A jury could hear the controversial prosecution of a former spy known as "Witness K" and his lawyer who are both accused of revealing information about the Australian government spying on East Timor, a court has been told.
But before the question of any committal or possible jury trial could be decided, on Thursday a preliminary hearing in the case to be heard in secret was set down for August.
Tim Begbie, for the Commonwealth, said that since the matter was last in court Attorney-General Christian Porter had issued certificates under the National Security Information Act over the brief of evidence.
He said that, in broad terms, the certificates permitted the brief of evidence to be disclosed subject to certain restricted circumstances such as where it can be viewed.
He said there was also an unclassified version of the brief.
Because the Attorney-General has issued those certificates, the matter is headed for a closed court preliminary hearing in the ACT Magistrates Court to consider how sensitive material will be dealt with.
Mr Begbie passed to the court a set of proposed orders leading up to the hearing.
The preliminary hearing was set down for August 6, 7, and 8 this year.
But also raised in the course of Thursday’s mention in the ACT Magistrates Court was the possibility of a committal to the ACT's higher court, which both lawyers for Witness K and Canberra lawyer Bernard Collaery flagged.
Mr Collaery's barrister, Christopher Ward SC, said they were considering the question of a jury trial but were not yet in a position to decide because they had not been able to sit with their client and review the evidence.

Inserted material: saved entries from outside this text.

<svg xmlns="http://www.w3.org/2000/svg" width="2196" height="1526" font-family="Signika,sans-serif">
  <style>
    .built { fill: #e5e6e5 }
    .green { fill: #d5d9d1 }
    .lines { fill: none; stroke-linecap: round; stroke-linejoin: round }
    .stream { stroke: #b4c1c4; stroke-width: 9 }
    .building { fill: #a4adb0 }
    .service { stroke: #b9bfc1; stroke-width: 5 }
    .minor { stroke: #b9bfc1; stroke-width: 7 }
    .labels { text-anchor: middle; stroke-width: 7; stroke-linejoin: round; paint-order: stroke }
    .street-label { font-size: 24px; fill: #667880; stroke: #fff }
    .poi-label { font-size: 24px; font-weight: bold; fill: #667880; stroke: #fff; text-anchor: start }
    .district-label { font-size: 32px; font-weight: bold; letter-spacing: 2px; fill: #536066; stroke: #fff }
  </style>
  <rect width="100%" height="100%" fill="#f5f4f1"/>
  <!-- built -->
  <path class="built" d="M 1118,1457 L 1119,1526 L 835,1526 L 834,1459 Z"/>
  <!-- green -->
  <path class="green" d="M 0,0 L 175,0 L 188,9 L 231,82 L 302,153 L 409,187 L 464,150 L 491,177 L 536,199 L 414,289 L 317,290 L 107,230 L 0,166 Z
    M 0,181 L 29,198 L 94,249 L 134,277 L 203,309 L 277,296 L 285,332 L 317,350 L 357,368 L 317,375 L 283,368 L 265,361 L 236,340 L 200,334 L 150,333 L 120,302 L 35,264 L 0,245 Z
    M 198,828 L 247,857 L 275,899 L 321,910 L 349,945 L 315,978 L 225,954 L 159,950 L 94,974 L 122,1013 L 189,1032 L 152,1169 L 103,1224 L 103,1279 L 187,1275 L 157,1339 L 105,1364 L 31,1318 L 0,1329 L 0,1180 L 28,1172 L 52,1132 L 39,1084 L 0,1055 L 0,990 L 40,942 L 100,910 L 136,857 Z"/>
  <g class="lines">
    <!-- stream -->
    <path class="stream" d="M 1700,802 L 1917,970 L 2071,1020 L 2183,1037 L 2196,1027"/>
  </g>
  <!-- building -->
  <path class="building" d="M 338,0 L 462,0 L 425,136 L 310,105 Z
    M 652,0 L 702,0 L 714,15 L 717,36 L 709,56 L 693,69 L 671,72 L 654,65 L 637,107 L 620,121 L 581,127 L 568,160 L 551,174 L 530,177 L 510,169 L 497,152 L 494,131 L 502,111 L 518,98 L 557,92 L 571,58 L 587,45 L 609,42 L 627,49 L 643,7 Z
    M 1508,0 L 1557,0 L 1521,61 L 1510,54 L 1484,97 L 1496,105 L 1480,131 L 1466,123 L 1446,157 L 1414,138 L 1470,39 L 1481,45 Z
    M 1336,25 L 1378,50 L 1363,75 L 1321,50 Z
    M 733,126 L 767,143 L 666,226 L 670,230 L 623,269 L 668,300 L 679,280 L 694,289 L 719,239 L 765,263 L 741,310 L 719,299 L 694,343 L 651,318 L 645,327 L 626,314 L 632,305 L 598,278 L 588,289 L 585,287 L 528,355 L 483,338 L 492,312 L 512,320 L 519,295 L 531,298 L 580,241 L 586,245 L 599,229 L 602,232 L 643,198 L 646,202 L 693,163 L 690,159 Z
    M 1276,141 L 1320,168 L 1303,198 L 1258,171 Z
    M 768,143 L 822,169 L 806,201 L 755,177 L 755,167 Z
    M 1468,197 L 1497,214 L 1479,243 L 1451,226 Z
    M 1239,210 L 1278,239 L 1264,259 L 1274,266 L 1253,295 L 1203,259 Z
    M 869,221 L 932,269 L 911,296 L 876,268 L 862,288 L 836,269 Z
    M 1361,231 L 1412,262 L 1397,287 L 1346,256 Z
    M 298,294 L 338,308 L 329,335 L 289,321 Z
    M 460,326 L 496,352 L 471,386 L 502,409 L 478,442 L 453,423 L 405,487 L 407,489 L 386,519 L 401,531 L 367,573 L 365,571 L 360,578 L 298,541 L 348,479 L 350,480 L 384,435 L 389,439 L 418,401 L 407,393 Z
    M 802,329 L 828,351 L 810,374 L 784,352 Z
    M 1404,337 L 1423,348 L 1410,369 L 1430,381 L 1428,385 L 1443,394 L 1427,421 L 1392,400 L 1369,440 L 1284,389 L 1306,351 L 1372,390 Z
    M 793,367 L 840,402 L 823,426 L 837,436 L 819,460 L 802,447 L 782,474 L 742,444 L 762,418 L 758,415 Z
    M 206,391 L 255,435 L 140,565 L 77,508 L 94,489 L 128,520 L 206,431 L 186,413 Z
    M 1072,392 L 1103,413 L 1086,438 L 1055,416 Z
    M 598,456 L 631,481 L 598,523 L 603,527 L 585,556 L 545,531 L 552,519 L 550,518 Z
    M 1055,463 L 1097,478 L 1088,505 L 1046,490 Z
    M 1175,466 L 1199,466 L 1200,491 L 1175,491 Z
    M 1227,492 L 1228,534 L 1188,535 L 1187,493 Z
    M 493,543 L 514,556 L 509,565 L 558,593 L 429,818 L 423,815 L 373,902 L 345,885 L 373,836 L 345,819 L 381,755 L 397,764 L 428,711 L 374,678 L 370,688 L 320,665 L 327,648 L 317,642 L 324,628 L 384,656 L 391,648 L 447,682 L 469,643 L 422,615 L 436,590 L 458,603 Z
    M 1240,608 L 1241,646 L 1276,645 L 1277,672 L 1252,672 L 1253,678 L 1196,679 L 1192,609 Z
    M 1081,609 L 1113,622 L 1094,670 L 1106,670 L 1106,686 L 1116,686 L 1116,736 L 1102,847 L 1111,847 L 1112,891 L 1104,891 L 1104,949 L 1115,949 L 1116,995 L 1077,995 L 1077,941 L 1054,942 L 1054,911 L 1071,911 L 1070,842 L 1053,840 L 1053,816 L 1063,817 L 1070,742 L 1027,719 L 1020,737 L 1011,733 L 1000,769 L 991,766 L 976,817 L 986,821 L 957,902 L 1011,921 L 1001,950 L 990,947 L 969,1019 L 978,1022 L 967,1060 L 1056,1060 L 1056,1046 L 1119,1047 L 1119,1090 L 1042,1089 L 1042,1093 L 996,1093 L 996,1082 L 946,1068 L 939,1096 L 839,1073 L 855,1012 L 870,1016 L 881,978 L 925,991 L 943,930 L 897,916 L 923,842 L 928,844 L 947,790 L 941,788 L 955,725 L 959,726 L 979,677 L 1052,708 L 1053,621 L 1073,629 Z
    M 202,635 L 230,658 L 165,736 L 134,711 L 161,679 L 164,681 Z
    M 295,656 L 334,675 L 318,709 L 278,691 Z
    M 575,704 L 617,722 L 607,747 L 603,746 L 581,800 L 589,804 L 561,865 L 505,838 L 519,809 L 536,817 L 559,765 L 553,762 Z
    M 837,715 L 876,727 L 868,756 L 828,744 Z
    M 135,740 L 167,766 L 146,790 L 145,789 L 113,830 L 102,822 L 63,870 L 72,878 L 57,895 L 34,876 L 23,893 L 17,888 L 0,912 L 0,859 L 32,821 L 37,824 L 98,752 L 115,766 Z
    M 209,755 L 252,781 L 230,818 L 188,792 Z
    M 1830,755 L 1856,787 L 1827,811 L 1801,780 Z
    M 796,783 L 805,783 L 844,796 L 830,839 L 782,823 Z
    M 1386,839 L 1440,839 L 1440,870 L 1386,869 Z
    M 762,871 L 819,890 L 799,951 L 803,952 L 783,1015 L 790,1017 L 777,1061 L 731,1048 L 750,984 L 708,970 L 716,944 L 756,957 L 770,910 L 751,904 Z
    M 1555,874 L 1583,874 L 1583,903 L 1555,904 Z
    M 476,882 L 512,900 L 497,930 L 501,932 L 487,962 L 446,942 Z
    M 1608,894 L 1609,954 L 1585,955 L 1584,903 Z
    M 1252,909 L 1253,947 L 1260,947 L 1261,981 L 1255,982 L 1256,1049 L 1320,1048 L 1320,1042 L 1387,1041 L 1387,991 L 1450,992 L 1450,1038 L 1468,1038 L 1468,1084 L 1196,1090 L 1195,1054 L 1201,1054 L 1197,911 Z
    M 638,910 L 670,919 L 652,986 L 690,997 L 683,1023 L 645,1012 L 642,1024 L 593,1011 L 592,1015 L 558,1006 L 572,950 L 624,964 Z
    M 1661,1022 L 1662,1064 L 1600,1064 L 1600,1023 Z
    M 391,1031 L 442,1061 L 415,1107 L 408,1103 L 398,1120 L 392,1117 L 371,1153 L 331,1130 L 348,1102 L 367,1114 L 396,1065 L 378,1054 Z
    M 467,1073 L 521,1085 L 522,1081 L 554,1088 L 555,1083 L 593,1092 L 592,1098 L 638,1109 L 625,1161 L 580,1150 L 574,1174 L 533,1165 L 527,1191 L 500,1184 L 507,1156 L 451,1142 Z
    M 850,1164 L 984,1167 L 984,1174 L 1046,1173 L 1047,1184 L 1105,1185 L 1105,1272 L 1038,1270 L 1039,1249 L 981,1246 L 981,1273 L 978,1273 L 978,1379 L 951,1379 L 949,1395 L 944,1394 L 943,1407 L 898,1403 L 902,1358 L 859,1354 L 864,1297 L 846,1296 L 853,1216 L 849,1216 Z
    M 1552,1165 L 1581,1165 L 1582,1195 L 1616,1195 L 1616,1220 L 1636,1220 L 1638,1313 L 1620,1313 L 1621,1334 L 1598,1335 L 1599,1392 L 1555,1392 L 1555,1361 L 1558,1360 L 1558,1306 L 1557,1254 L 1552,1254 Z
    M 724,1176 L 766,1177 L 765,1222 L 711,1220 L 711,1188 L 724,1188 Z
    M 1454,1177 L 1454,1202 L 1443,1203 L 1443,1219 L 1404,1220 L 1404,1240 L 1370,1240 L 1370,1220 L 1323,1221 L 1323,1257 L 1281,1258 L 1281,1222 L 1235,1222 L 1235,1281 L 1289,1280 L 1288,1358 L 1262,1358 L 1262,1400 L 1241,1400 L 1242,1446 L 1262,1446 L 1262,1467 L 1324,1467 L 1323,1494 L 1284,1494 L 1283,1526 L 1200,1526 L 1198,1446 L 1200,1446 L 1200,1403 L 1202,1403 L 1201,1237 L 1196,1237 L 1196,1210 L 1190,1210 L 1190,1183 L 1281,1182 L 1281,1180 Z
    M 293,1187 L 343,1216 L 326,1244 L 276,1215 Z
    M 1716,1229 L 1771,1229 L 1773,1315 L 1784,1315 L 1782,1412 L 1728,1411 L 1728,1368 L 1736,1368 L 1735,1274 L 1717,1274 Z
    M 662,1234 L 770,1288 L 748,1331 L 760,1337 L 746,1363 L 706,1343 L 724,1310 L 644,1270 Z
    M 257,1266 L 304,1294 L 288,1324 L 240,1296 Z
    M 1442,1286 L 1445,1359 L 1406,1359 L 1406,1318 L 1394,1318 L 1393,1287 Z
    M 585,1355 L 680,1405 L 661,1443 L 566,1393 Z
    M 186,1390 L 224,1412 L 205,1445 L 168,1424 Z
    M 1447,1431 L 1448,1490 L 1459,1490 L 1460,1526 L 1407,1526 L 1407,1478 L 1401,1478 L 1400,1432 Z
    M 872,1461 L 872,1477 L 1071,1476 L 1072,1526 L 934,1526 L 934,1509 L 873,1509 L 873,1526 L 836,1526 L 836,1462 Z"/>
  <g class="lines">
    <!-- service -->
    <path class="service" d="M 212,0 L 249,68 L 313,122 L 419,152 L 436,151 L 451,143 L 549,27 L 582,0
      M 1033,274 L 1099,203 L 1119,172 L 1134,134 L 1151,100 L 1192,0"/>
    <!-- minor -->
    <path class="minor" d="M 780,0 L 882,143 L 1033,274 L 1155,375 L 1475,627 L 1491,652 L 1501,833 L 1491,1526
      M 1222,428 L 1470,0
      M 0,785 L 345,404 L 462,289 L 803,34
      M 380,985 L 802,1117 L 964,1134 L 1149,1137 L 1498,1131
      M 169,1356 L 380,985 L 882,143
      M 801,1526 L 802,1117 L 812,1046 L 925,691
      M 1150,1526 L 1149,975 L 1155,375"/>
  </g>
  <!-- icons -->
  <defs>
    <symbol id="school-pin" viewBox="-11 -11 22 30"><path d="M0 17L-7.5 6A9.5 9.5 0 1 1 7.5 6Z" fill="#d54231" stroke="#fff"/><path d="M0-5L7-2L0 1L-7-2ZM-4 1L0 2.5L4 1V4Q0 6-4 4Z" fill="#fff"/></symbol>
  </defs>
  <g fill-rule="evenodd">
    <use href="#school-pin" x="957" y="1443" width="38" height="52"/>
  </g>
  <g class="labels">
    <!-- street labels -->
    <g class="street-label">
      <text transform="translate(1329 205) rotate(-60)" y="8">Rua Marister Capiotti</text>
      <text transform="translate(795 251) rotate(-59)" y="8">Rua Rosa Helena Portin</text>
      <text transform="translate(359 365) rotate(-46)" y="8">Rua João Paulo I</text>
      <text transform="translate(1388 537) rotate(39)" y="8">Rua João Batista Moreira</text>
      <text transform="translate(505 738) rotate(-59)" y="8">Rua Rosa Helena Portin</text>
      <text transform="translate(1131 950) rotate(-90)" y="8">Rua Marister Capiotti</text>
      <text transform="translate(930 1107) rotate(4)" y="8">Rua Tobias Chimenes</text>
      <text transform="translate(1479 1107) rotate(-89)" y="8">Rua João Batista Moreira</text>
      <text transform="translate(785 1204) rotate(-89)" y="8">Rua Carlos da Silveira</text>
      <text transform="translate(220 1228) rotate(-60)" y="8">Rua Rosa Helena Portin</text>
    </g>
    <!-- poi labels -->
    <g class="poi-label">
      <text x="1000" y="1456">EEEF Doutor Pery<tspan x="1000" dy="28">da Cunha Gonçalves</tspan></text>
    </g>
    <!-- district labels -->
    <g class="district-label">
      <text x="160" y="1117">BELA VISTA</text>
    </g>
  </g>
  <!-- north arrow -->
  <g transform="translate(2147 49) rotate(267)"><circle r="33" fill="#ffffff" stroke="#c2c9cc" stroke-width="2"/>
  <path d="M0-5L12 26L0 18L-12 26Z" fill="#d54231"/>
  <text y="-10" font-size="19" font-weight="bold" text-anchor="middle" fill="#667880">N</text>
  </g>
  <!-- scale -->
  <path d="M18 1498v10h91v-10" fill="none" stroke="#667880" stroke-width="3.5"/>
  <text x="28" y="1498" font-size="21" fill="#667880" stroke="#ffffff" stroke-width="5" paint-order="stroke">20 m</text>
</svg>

He said it was only yesterday the defence was informed of the Attorney-General's amendment to the certificates that would preclude Mr Collaery having his own copy of the brief of evidence.
He said that further to that, Mr Collaery had been unable to instruct his lawyers because those instructions may in turn reveal sensitive information.
The defence was waiting on the Commonwealth to clear the way for Mr Collaery to make those disclosures to his defence team.
Lawyers for Mr Collaery and Witness K also opposed the Commonwealth's last-minute inclusion of a new "super-closed" category of evidence in the proposed orders.
Dr Ward said the category of evidence for the upcoming hearing would not be seen by anyone except the court.
He said its inclusion in the proposed orders had come out of the blue only days ago, accusing the Commonwealth of a pattern of late disclosures.
He called the proposed order a “landmine”.
Barrister Haydn Carmichael, for Witness K, said the measures proposed by the Commonwealth were not consistent with a fair trial nor the principles of natural justice.
But Mr Begbie said the process was conventional in matters where public interest immunity was claimed over the material.
He also agreed, when questioned by Chief Magistrate Lorraine Walker, that the orders left open the possibility of the court finding immunity did not exist.
Mr Ward countered, saying there was "nothing entirely conventional" about what was occurring.
Lawyers for Witness K and Mr Collaery are fighting for as much of the case to held in open court as possible.
Mr Ward also raised with the court the fact Mr Collaery and Witness K were not appearing on the public court lists and that the court room had a closed court sign lit up outside.
But the reason for the absence of the two from the public lists appeared to be a mystery, as the Chief Magistrate said it was not a result of any order from her.
National security laws give the court little room to move once the Attorney-General issues a certificate over material, and require the preliminary hearing be held in a closed court.
At the end of Thursday's hearing, Ms Walker made the orders handed up by the Commonwealth and set the preliminary hearing down for August.
The case is about allegations the Australian government was spying on East Timor in 2004 while the two countries were negotiating a lucrative oil and gas treaty.
Witness K, a spy who worked on the operation, took his complaint to the Inspector General of Intelligence Security, and with approval engaged Mr Collaery as his representative.
Mr Collaery and Witness K are accused of conspiring to provide information about the Australian Secret Intelligence Service, an offence that at the time carried a maximum of two years imprisonment.